→ PROBLEM STATEMENT: Although the entries contain pictures, copy only their text, exactly as written.

→ DATA FOR ANALYSIS:
_ _ _ _ _ _ _
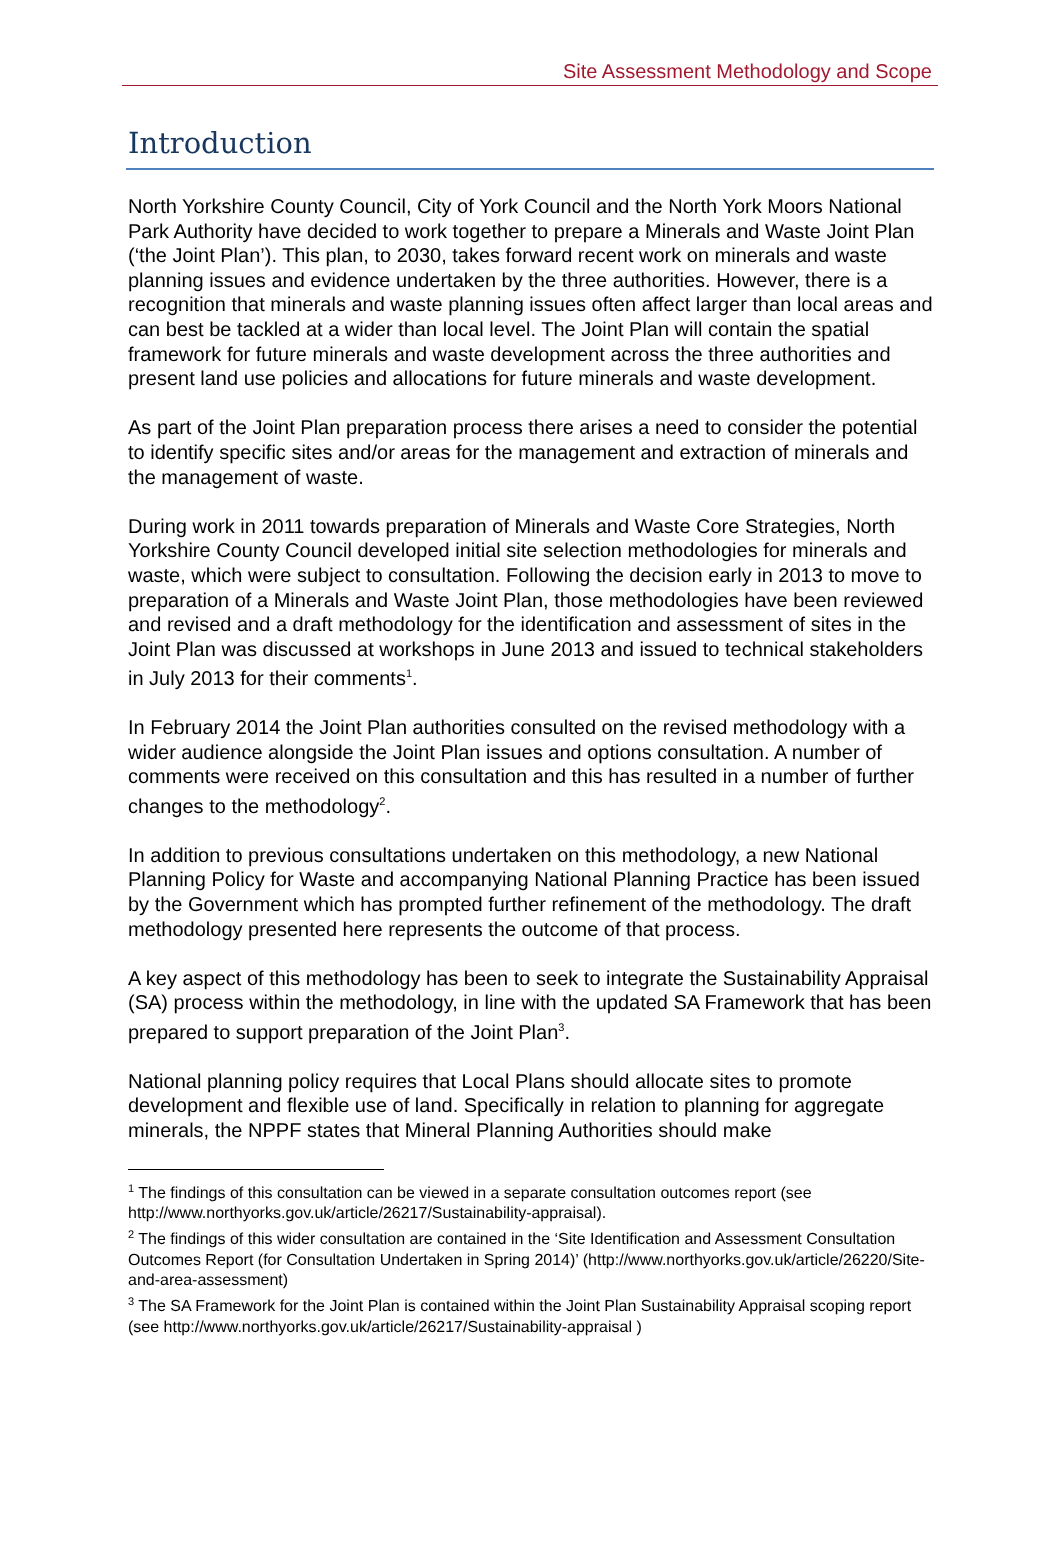Site Assessment Methodology and Scope
Introduction
North Yorkshire County Council, City of York Council and the North York Moors National Park Authority have decided to work together to prepare a Minerals and Waste Joint Plan (‘the Joint Plan’). This plan, to 2030, takes forward recent work on minerals and waste planning issues and evidence undertaken by the three authorities. However, there is a recognition that minerals and waste planning issues often affect larger than local areas and can best be tackled at a wider than local level. The Joint Plan will contain the spatial framework for future minerals and waste development across the three authorities and present land use policies and allocations for future minerals and waste development.
As part of the Joint Plan preparation process there arises a need to consider the potential to identify specific sites and/or areas for the management and extraction of minerals and the management of waste.
During work in 2011 towards preparation of Minerals and Waste Core Strategies, North Yorkshire County Council developed initial site selection methodologies for minerals and waste, which were subject to consultation. Following the decision early in 2013 to move to preparation of a Minerals and Waste Joint Plan, those methodologies have been reviewed and revised and a draft methodology for the identification and assessment of sites in the Joint Plan was discussed at workshops in June 2013 and issued to technical stakeholders in July 2013 for their comments<sup>1</sup>.
In February 2014 the Joint Plan authorities consulted on the revised methodology with a wider audience alongside the Joint Plan issues and options consultation. A number of comments were received on this consultation and this has resulted in a number of further changes to the methodology<sup>2</sup>.
In addition to previous consultations undertaken on this methodology, a new National Planning Policy for Waste and accompanying National Planning Practice has been issued by the Government which has prompted further refinement of the methodology. The draft methodology presented here represents the outcome of that process.
A key aspect of this methodology has been to seek to integrate the Sustainability Appraisal (SA) process within the methodology, in line with the updated SA Framework that has been prepared to support preparation of the Joint Plan<sup>3</sup>.
National planning policy requires that Local Plans should allocate sites to promote development and flexible use of land. Specifically in relation to planning for aggregate minerals, the NPPF states that Mineral Planning Authorities should make
<sup>1</sup> The findings of this consultation can be viewed in a separate consultation outcomes report (see http://www.northyorks.gov.uk/article/26217/Sustainability-appraisal).
<sup>2</sup> The findings of this wider consultation are contained in the ‘Site Identification and Assessment Consultation Outcomes Report (for Consultation Undertaken in Spring 2014)’ (http://www.northyorks.gov.uk/article/26220/Site-and-area-assessment)
<sup>3</sup> The SA Framework for the Joint Plan is contained within the Joint Plan Sustainability Appraisal scoping report (see http://www.northyorks.gov.uk/article/26217/Sustainability-appraisal )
_ _ _ _ _ _ _
→ WRITTEN SOLUTION:
Site Assessment Methodology and Scope
Introduction
North Yorkshire County Council, City of York Council and the North York Moors National Park Authority have decided to work together to prepare a Minerals and Waste Joint Plan (‘the Joint Plan’). This plan, to 2030, takes forward recent work on minerals and waste planning issues and evidence undertaken by the three authorities. However, there is a recognition that minerals and waste planning issues often affect larger than local areas and can best be tackled at a wider than local level. The Joint Plan will contain the spatial framework for future minerals and waste development across the three authorities and present land use policies and allocations for future minerals and waste development.
As part of the Joint Plan preparation process there arises a need to consider the potential to identify specific sites and/or areas for the management and extraction of minerals and the management of waste.
During work in 2011 towards preparation of Minerals and Waste Core Strategies, North Yorkshire County Council developed initial site selection methodologies for minerals and waste, which were subject to consultation. Following the decision early in 2013 to move to preparation of a Minerals and Waste Joint Plan, those methodologies have been reviewed and revised and a draft methodology for the identification and assessment of sites in the Joint Plan was discussed at workshops in June 2013 and issued to technical stakeholders in July 2013 for their comments<sup>1</sup>.
In February 2014 the Joint Plan authorities consulted on the revised methodology with a wider audience alongside the Joint Plan issues and options consultation. A number of comments were received on this consultation and this has resulted in a number of further changes to the methodology<sup>2</sup>.
In addition to previous consultations undertaken on this methodology, a new National Planning Policy for Waste and accompanying National Planning Practice has been issued by the Government which has prompted further refinement of the methodology. The draft methodology presented here represents the outcome of that process.
A key aspect of this methodology has been to seek to integrate the Sustainability Appraisal (SA) process within the methodology, in line with the updated SA Framework that has been prepared to support preparation of the Joint Plan<sup>3</sup>.
National planning policy requires that Local Plans should allocate sites to promote development and flexible use of land. Specifically in relation to planning for aggregate minerals, the NPPF states that Mineral Planning Authorities should make
<sup>1</sup> The findings of this consultation can be viewed in a separate consultation outcomes report (see http://www.northyorks.gov.uk/article/26217/Sustainability-appraisal).
<sup>2</sup> The findings of this wider consultation are contained in the ‘Site Identification and Assessment Consultation Outcomes Report (for Consultation Undertaken in Spring 2014)’ (http://www.northyorks.gov.uk/article/26220/Site-and-area-assessment)
<sup>3</sup> The SA Framework for the Joint Plan is contained within the Joint Plan Sustainability Appraisal scoping report (see http://www.northyorks.gov.uk/article/26217/Sustainability-appraisal )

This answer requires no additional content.